Citizen science is the practice of regular people collaborating in scientific research by volunteering their time to make observations and record what they see in the world around them — it might be checking the weather outside your window, counting butterflies on your backyard flowers or even looking on your computer through a camera halfway around the world and recording how many wildebeest you see around an African watering hole.
Ready to get involved? Check out these active citizen science projects you can participate in:
Crowd Hydrology: This nation-wide project has a strong presence in Duluth, MN. Visit any of 15 sites in the Twin Ports area (or over 100 other sites around the country!) and send a text message the water depth measurement you see. You’ll be helping researchers and land managers respond to changes in weather and climate.
iNaturalist: This site serves multiple purposes: one, you can use it to find out what you’re looking at in nature by asking other naturalists; two, you can help others identify what they’re seeing in nature; and three, you can submit images to a specific project to serve as data for other scientists and researchers.
Monarch Larva Monitoring Project: Participate in several different activities – from measuring rainfall to comparing milkweed plants to counting aphids and monarch butterflies – to help scientists gauge monarch butterfly population health and understand the factors that support or inhibit monarch butterfly survival. Must complete an online volunteer training and receive a certificate of completion to participate.

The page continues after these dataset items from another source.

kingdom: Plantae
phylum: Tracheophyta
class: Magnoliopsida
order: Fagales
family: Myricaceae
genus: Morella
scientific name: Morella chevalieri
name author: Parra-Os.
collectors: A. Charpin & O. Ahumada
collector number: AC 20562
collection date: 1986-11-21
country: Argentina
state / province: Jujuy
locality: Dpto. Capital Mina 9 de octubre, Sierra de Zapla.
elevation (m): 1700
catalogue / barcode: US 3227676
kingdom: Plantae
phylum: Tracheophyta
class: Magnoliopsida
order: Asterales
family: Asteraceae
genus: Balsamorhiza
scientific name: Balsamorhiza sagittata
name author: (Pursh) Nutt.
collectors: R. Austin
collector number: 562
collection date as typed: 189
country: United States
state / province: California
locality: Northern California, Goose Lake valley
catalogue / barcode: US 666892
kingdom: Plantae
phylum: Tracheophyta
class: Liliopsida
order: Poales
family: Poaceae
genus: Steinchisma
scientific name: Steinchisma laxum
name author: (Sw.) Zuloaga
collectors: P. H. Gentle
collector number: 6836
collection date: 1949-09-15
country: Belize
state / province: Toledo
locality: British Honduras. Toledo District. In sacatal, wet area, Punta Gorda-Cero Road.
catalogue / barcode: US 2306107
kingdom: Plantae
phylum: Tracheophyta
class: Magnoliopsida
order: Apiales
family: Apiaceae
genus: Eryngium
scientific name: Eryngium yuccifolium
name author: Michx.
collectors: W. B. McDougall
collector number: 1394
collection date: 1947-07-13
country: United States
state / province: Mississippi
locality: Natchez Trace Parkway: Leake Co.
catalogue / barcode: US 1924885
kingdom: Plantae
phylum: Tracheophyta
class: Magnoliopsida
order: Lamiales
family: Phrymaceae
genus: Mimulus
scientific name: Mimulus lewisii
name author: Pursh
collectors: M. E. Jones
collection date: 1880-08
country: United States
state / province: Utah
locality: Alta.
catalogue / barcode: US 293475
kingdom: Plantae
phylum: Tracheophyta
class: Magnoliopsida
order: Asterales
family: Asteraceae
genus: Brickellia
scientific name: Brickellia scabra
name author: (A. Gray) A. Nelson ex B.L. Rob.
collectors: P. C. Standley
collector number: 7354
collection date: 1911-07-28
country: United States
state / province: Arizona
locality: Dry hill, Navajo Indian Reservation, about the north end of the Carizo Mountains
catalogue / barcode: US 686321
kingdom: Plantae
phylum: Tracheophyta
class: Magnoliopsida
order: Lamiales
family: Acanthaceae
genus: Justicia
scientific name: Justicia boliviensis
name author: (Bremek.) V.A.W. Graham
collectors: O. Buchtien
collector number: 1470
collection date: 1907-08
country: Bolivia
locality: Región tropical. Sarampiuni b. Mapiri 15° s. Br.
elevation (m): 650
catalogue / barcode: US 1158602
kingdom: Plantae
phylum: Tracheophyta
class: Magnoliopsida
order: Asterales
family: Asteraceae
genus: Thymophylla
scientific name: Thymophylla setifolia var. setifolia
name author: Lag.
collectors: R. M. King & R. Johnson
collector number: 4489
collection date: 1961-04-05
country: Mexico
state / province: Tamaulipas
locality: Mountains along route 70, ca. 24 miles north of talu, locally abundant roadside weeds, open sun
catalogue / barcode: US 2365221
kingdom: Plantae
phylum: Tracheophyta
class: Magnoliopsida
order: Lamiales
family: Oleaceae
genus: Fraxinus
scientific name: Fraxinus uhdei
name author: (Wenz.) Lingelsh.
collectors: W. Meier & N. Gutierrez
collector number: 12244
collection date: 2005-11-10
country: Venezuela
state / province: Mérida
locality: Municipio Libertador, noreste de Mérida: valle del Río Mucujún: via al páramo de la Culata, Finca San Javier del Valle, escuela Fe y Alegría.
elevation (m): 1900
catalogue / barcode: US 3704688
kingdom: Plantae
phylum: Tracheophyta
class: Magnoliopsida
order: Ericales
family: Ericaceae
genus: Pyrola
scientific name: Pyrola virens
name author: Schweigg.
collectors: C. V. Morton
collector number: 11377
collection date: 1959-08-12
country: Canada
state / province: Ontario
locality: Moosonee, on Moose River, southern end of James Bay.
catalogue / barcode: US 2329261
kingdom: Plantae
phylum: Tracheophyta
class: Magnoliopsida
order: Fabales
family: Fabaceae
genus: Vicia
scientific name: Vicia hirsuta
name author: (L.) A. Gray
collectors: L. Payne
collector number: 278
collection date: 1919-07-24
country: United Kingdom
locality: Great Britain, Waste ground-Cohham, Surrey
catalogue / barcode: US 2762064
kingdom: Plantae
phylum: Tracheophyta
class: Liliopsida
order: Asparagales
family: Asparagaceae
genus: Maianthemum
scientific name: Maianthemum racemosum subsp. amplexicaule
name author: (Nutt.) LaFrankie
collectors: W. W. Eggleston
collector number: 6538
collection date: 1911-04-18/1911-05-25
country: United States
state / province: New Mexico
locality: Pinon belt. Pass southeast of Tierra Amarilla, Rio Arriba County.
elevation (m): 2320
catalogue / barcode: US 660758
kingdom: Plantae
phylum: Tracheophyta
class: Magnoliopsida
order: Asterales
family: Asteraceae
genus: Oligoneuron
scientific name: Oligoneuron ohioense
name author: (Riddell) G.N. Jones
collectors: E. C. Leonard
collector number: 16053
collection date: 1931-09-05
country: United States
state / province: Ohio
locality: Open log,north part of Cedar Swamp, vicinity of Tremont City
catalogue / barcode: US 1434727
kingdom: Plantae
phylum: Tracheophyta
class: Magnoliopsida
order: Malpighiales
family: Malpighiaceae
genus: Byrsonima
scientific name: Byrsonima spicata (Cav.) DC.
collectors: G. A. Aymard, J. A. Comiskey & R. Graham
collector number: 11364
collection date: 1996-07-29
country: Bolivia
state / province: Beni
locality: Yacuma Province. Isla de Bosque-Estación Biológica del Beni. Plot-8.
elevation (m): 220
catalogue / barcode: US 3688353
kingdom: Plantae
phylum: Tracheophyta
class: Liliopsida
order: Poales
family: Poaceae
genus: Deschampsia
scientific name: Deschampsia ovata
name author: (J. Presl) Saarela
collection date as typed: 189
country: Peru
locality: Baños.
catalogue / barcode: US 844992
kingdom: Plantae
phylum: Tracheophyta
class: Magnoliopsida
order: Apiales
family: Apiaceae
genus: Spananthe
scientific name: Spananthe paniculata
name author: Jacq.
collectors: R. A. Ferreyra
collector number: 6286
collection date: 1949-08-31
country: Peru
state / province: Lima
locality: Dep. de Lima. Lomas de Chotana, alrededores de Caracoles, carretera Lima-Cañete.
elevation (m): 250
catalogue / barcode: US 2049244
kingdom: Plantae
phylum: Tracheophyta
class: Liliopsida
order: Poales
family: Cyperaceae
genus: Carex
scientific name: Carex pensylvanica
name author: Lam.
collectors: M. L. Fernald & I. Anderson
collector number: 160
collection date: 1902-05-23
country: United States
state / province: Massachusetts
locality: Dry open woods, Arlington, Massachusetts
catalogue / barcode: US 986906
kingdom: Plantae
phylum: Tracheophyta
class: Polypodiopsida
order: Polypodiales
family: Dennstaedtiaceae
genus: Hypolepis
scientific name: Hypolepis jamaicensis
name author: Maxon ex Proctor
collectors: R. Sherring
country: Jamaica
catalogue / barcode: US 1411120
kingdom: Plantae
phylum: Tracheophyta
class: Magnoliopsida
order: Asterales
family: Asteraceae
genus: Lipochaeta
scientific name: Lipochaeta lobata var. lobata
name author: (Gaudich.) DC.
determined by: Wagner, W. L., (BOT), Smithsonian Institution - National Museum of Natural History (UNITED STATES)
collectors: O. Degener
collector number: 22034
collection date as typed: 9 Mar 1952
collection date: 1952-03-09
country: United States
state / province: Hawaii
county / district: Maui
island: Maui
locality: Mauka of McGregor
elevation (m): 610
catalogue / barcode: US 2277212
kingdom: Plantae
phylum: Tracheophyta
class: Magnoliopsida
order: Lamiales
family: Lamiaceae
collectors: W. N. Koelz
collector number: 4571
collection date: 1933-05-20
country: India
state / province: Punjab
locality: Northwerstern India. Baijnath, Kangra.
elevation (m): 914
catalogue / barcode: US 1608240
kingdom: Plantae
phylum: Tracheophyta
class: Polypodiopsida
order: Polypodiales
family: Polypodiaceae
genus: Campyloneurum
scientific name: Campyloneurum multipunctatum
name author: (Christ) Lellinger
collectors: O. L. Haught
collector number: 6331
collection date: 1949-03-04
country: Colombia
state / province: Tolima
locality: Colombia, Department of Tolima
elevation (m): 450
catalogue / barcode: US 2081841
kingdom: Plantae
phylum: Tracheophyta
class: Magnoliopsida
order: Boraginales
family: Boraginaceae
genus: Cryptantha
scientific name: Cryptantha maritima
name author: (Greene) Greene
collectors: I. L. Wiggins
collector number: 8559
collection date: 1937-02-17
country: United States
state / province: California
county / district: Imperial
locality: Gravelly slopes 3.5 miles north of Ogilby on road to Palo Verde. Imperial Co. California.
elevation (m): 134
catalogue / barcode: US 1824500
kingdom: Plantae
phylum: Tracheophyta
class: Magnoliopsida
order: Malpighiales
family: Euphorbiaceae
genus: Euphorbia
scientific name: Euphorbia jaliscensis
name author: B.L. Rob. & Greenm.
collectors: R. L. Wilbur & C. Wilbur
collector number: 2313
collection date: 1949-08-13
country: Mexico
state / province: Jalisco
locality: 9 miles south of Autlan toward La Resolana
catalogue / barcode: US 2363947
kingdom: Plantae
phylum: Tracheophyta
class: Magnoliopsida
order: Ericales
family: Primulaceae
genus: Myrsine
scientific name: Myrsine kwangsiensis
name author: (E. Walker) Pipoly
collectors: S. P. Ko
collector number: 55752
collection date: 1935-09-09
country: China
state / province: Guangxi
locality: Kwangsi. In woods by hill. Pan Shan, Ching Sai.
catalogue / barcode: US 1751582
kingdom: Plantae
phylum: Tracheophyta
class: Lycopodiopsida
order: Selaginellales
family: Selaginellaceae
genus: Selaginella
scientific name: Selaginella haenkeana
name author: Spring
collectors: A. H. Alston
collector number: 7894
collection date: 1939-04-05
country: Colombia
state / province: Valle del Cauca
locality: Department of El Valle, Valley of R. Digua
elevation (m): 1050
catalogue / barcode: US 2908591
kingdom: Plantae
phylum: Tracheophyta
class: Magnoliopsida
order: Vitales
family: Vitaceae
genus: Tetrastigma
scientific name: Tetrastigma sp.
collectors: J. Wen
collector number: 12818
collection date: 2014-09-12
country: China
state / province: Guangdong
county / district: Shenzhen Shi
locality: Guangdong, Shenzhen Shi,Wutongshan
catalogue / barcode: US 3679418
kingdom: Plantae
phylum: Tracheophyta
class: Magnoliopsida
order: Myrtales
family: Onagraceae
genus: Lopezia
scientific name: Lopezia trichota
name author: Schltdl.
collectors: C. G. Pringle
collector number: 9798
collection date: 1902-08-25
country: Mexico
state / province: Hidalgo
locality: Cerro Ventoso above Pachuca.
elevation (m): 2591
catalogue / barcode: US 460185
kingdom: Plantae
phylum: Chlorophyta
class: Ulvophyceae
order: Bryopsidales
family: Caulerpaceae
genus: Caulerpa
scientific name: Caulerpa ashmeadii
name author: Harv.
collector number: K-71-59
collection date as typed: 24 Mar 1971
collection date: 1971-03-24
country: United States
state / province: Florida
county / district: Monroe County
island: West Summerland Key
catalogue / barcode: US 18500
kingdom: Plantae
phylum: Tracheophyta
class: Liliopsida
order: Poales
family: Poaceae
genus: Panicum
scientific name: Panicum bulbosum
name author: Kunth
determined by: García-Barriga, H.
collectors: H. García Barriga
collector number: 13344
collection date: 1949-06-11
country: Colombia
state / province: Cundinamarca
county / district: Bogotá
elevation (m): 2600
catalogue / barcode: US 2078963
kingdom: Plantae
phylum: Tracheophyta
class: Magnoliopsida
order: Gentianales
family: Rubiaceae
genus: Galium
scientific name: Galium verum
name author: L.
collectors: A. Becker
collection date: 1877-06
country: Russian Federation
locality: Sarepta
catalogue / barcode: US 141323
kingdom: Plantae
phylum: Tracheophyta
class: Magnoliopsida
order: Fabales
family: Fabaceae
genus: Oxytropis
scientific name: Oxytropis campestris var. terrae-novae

FrogWatch USA: Learn to identify frogs and toads by their calls, then listen in the evenings between February and August to identify what amphibians are living and mating in your area. Must complete an online volunteer training. As of 5/13/2020, the course is being offered for free instead of its usual $15 fee.
Lost Ladybug Project: This national project hosted by Cornell University asks citizens to take photographs of ladybugs in the wild. Researchers can use those photos to identify ladybugs by species and hopefully assess the population health of rare ladybug species.
Zooniverse: Want to help but can’t get outside to a natural area? Zooniverse is the perfect solution! With hundreds of projects – from identifying African wildlife from trail camera photos to deciphering handwriting in historical scientific journals to comparing telescope images to detect the death of stars – scientists need help interpreting all sorts of images, text and other forms of data.